Introductory PowerPoint/KeyNote Presentation: Introduce your topic with a 10- to 15-minute PowerPoint or KeyNote presentation. Dedicate at least 2/3 of that time to placing the subject into the broader context of the subject areas/themes and at most 1/3 of it introducing paper, special definitions, taxa, methods, etc. Never exceed 15 minutes. (For example, for a reading on figs and fig-wasps, broaden the scope to plant-herbivore co-evolution.). Add images, include short movie clips, visit web resources, etc. to keep the presentation engaging. Although your presentation should not be a review of the primary reading, showing key figures from the readings may be helpful (and appreciated). You may also want to provide more detail and background about ancillary readings which likely have not been read by all.

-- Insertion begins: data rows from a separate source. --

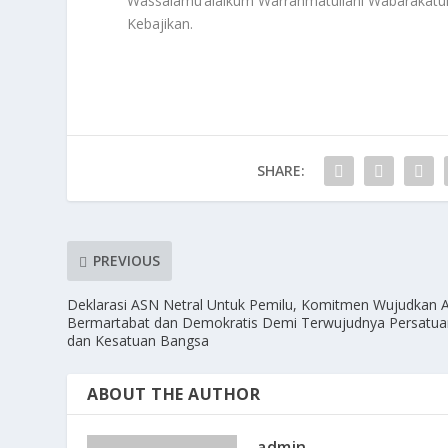
Wassalamu’alaikum Warrahmatullahi Wabarakatu
Kebajikan.
SHARE:
PREVIOUS
Deklarasi ASN Netral Untuk Pemilu, Komitmen Wujudkan 
Bermartabat dan Demokratis Demi Terwujudnya Persatua
dan Kesatuan Bangsa
ABOUT THE AUTHOR
admin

Discussion: You are responsible for driving the discussion. Assume everyone in attendance has read the main paper. There are excellent suggestions for generating class discussions on Chris Elphick’s Current Topics in Conservation Biology course site. See section under expectations.
Prepare 3-5 questions that you expect will spur discussion. Ideally, you would distribute questions a day or two before our class meeting.
Projector: The Bamford room has joined the modern world--you should just need to plug in your computer or USB key to project.